I have no idea why the emergency stop didn't work (or why a fuse didn't blow when it was pulling enough current to start smoking) and it would be easy to blame the end result on poor design by the manufacturer but unfortunately it was me who tried to get the machine to do something stupid. The root cause of this was that I had touched of on the milled surface of the workpiece rather than the raw surface - I was already 1.5mm deep when I told the control software I was at 0mm. A simple check of the live plot on the LinuxCNC would have shown this.
My machine is currently in an unworkable state - powering it up simply makes all the stepper motors jitter (but there is no burning smell, which is a good sign) and I'm a bit too nervous to try the spindle yet. There are no obvious faults on the control board - no melted wires or obviously damaged components so it is going to be a pain to diagnose what has gone wrong. In the best case the motors are undamaged and replacing a few parts on the control board will get it operational again, worst case is ruined motors and control board - a range of a few 10s of dollars to a few 100. And either case results in a delay of days or even weeks before I can continue milling.

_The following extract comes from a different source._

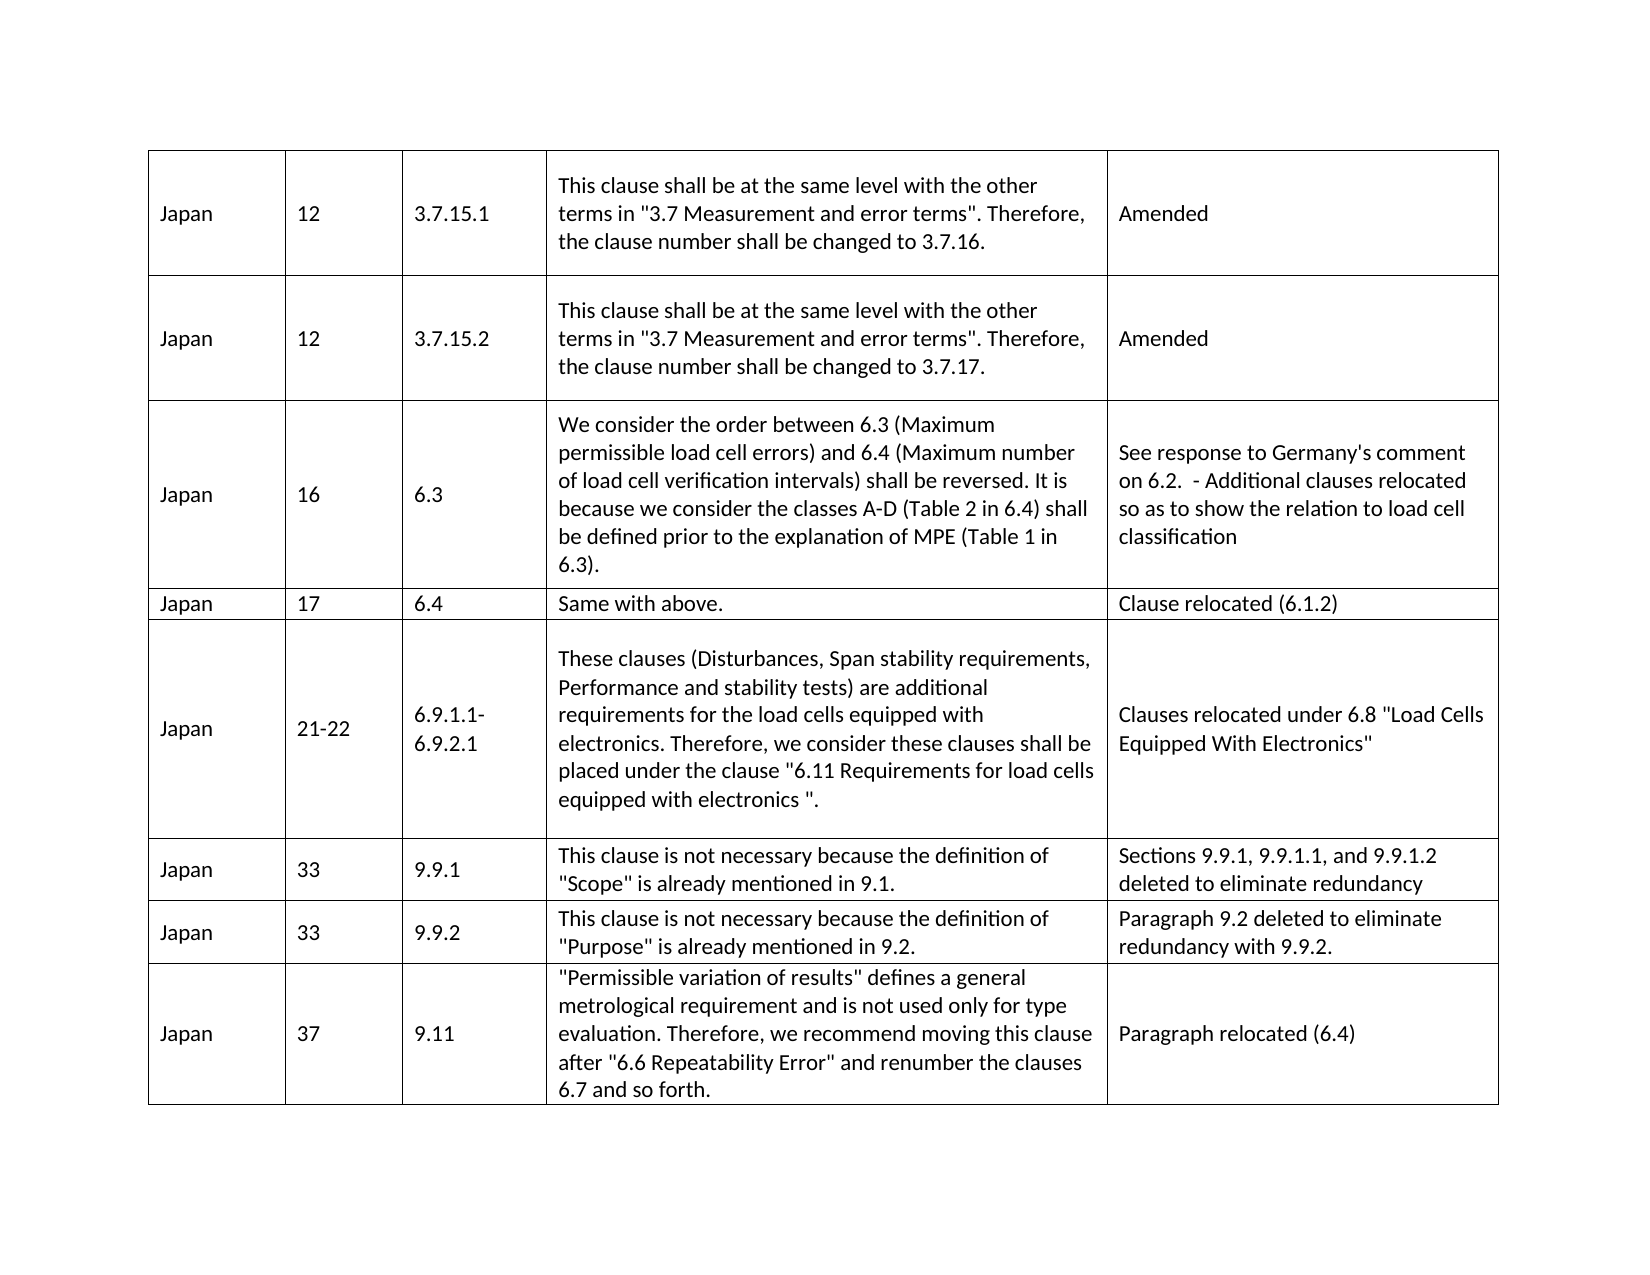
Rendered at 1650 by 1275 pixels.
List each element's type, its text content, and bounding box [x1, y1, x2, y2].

On the positive side there was no actual fire - one could very easily have started if the machine was unattended at the time, a habit I have unfortunately fallen into recently.
Lesson 4: Never, ever leave a CNC machine unattended.
All of this occurred over a two hour period and resulted from making decisions while in a rush to get to the final result and skipping some very simple checks and verification. I'm still very depressed about the whole thing, one reason for writing this article is to get it out of my system. The other reason is to serve as a cautionary tale - hopefully this will help spur you to take the extra time needed to check and verify everything before starting actual work, not only can it save you a lot of time, money and rework down the track it may help save your life.